A Generalized Version of Chung's Lemma and its Applications
Li Jiang, Xiao Li, Andre Milzarek, Junwen Qiu
TL;DR
This work introduces a generalized Chung's Lemma that accommodates a broad class of step-size rules by analyzing a recursion of the form $a_{k+1}\le(1-1/s(b_k))a_k+1/t(b_k)$ with convex rate mappings $r=b\mapsto s(b)/t(b)$. Leveraging this tool, the authors derive non-asymptotic convergence rates for stochastic gradient methods under the $(\theta,\mu)$-Polyak-Lojasiewicz condition for exponential, cosine, constant, and polynomial step sizes, with both SGD and random reshuffling. A key contribution is the splitting technique and an extension lemma that enable handling non-polynomial schedules and partial applicability across iterates, leading to rates that are explicit in the PL exponent $\theta$ and adapt to landscape and gradient-noise characteristics, notably showing exponential steps achieve landscape and noise adaptivity. The results unify and extend existing non-asymptotic analyses, providing practical rate bounds and insights into step-size design for stochastic optimization in nonconvex settings. This framework offers a systematic approach to certify convergence rates under general step-size dynamics, with clear implications for algorithmic tuning in large-scale learning problems.
Abstract
Chung's Lemma is a classical tool for establishing asymptotic convergence rates of (stochastic) optimization methods under strong convexity-type assumptions and appropriate polynomial diminishing step sizes. In this work, we develop a generalized version of Chung's Lemma, which provides a simple non-asymptotic convergence framework for a more general family of step size rules. We demonstrate broad applicability of the proposed generalized lemma by deriving tight non-asymptotic convergence rates for a large variety of stochastic methods.
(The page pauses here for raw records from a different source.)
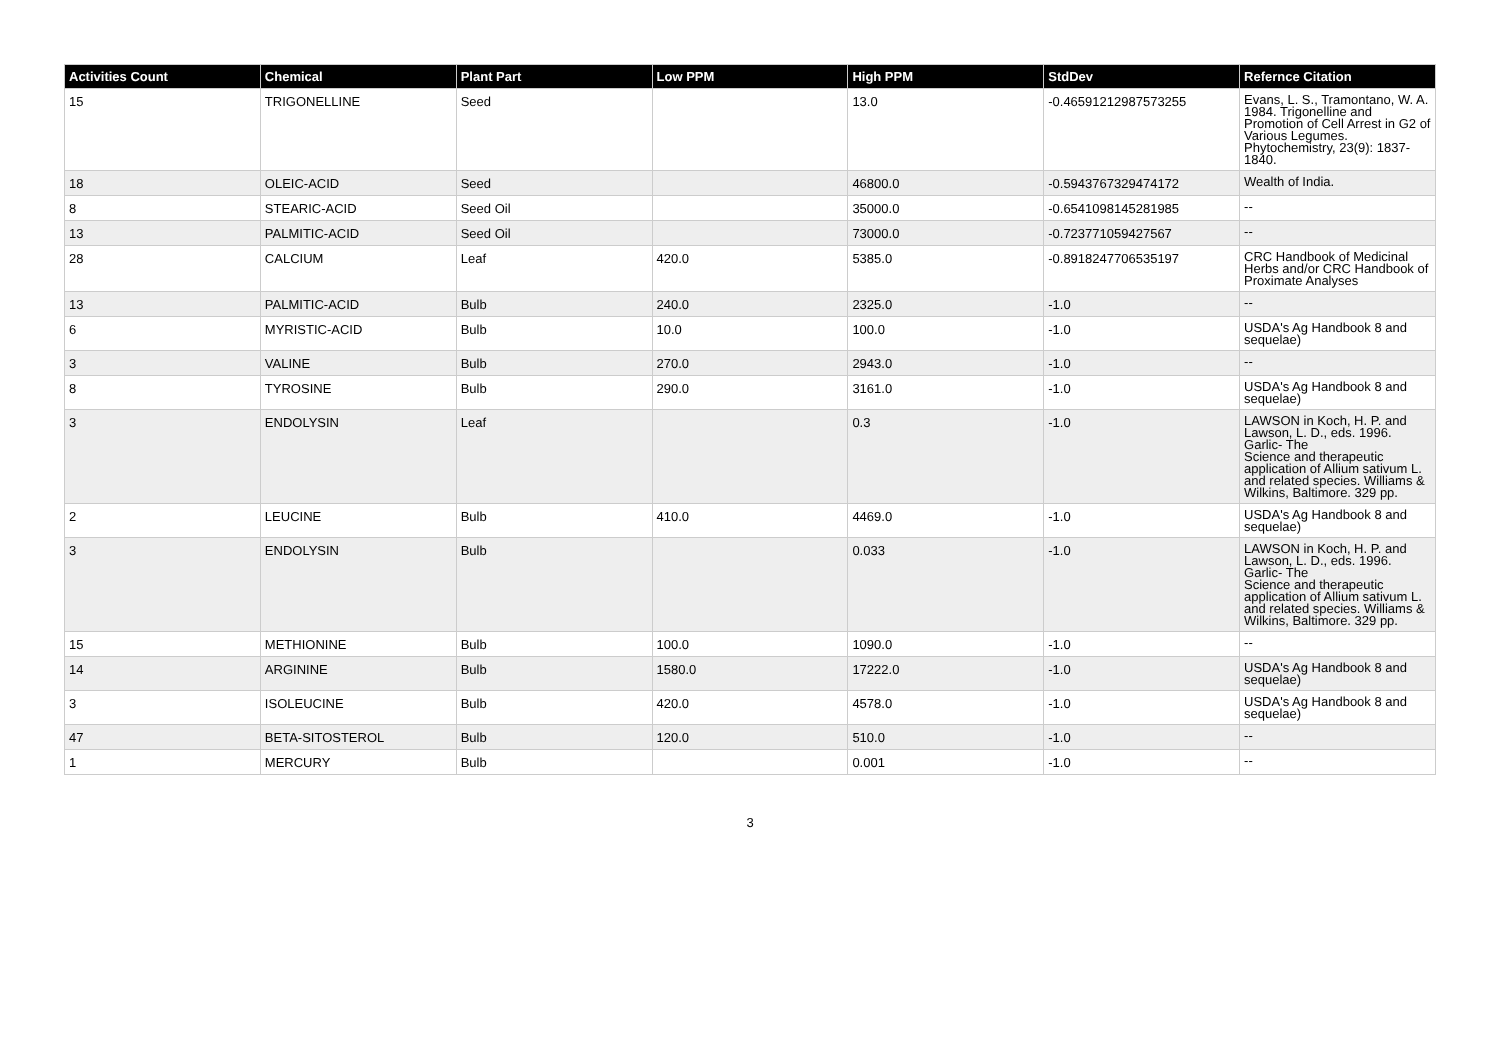| Activities Count | Chemical | Plant Part | Low PPM | High PPM | StdDev | Refernce Citation |
| --- | --- | --- | --- | --- | --- | --- |
| 15 | TRIGONELLINE | Seed | | 13.0 | -0.46591212987573255 | Evans, L. S., Tramontano, W. A. 1984. Trigonelline and Promotion of Cell Arrest in G2 of Various Legumes. Phytochemistry, 23(9): 1837-1840. |
| 18 | OLEIC-ACID | Seed | | 46800.0 | -0.5943767329474172 | Wealth of India. |
| 8 | STEARIC-ACID | Seed Oil | | 35000.0 | -0.6541098145281985 | -- |
| 13 | PALMITIC-ACID | Seed Oil | | 73000.0 | -0.723771059427567 | -- |
| 28 | CALCIUM | Leaf | 420.0 | 5385.0 | -0.8918247706535197 | CRC Handbook of Medicinal Herbs and/or CRC Handbook of Proximate Analyses |
| 13 | PALMITIC-ACID | Bulb | 240.0 | 2325.0 | -1.0 | -- |
| 6 | MYRISTIC-ACID | Bulb | 10.0 | 100.0 | -1.0 | USDA's Ag Handbook 8 and sequelae) |
| 3 | VALINE | Bulb | 270.0 | 2943.0 | -1.0 | -- |
| 8 | TYROSINE | Bulb | 290.0 | 3161.0 | -1.0 | USDA's Ag Handbook 8 and sequelae) |
| 3 | ENDOLYSIN | Leaf | | 0.3 | -1.0 | LAWSON in Koch, H. P. and Lawson, L. D., eds. 1996. Garlic- The Science and therapeutic application of Allium sativum L. and related species. Williams & Wilkins, Baltimore. 329 pp. |
| 2 | LEUCINE | Bulb | 410.0 | 4469.0 | -1.0 | USDA's Ag Handbook 8 and sequelae) |
| 3 | ENDOLYSIN | Bulb | | 0.033 | -1.0 | LAWSON in Koch, H. P. and Lawson, L. D., eds. 1996. Garlic- The Science and therapeutic application of Allium sativum L. and related species. Williams & Wilkins, Baltimore. 329 pp. |
| 15 | METHIONINE | Bulb | 100.0 | 1090.0 | -1.0 | -- |
| 14 | ARGININE | Bulb | 1580.0 | 17222.0 | -1.0 | USDA's Ag Handbook 8 and sequelae) |
| 3 | ISOLEUCINE | Bulb | 420.0 | 4578.0 | -1.0 | USDA's Ag Handbook 8 and sequelae) |
| 47 | BETA-SITOSTEROL | Bulb | 120.0 | 510.0 | -1.0 | -- |
| 1 | MERCURY | Bulb | | 0.001 | -1.0 | -- |
3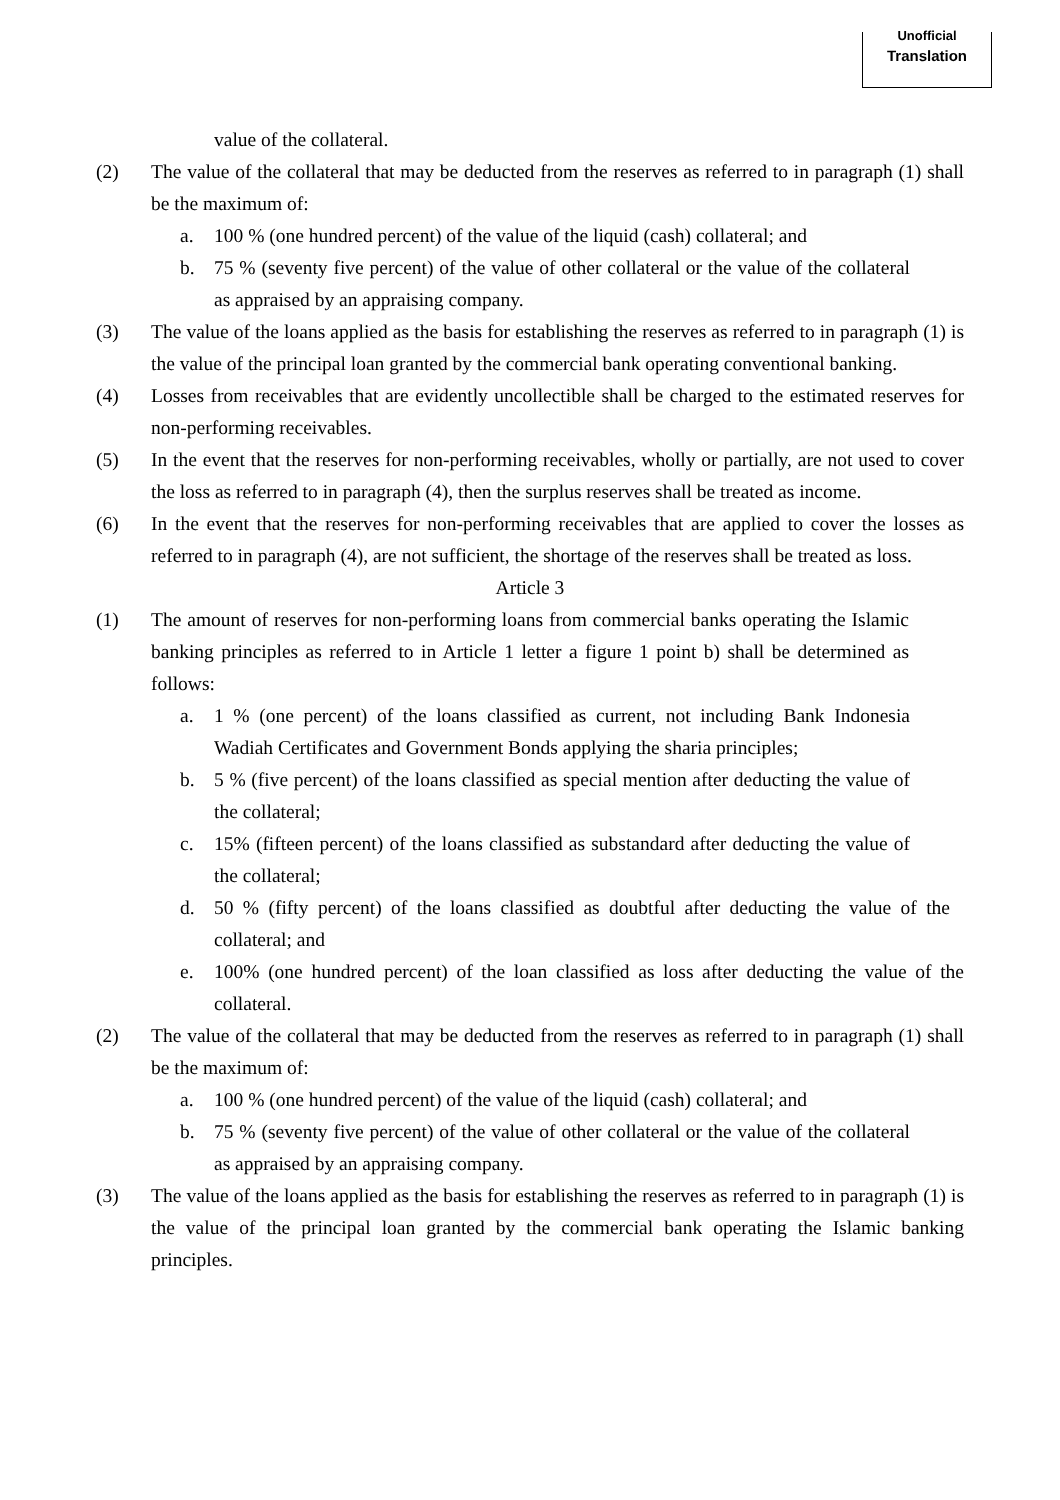Unofficial
Translation
value of the collateral.
(2) The value of the collateral that may be deducted from the reserves as referred to in paragraph (1) shall be the maximum of:
a. 100 % (one hundred percent) of the value of the liquid (cash) collateral; and
b. 75 % (seventy five percent) of the value of other collateral or the value of the collateral as appraised by an appraising company.
(3) The value of the loans applied as the basis for establishing the reserves as referred to in paragraph (1) is the value of the principal loan granted by the commercial bank operating conventional banking.
(4) Losses from receivables that are evidently uncollectible shall be charged to the estimated reserves for non-performing receivables.
(5) In the event that the reserves for non-performing receivables, wholly or partially, are not used to cover the loss as referred to in paragraph (4), then the surplus reserves shall be treated as income.
(6) In the event that the reserves for non-performing receivables that are applied to cover the losses as referred to in paragraph (4), are not sufficient, the shortage of the reserves shall be treated as loss.
Article 3
(1) The amount of reserves for non-performing loans from commercial banks operating the Islamic banking principles as referred to in Article 1 letter a figure 1 point b) shall be determined as follows:
a. 1 % (one percent) of the loans classified as current, not including Bank Indonesia Wadiah Certificates and Government Bonds applying the sharia principles;
b. 5 % (five percent) of the loans classified as special mention after deducting the value of the collateral;
c. 15% (fifteen percent) of the loans classified as substandard after deducting the value of the collateral;
d. 50 % (fifty percent) of the loans classified as doubtful after deducting the value of the collateral; and
e. 100% (one hundred percent) of the loan classified as loss after deducting the value of the collateral.
(2) The value of the collateral that may be deducted from the reserves as referred to in paragraph (1) shall be the maximum of:
a. 100 % (one hundred percent) of the value of the liquid (cash) collateral; and
b. 75 % (seventy five percent) of the value of other collateral or the value of the collateral as appraised by an appraising company.
(3) The value of the loans applied as the basis for establishing the reserves as referred to in paragraph (1) is the value of the principal loan granted by the commercial bank operating the Islamic banking principles.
In particular, we obtain partially new non-asymptotic complexity results for stochastic optimization methods, such as Stochastic Gradient Descent (SGD) and Random Reshuffling (RR), under a general $(θ,μ)$-Polyak-Lojasiewicz (PL) condition and for various step sizes strategies, including polynomial, constant, exponential, and cosine step sizes rules. Notably, as a by-product of our analysis, we observe that exponential step sizes exhibit superior adaptivity to both landscape geometry and gradient noise; specifically, they achieve optimal convergence rates without requiring exact knowledge of the underlying landscape or separate parameter selection strategies for noisy and noise-free regimes. Our results demonstrate that the developed variant of Chung's Lemma offers a versatile, systematic, and streamlined approach to establish non-asymptotic convergence rates under general step size rules.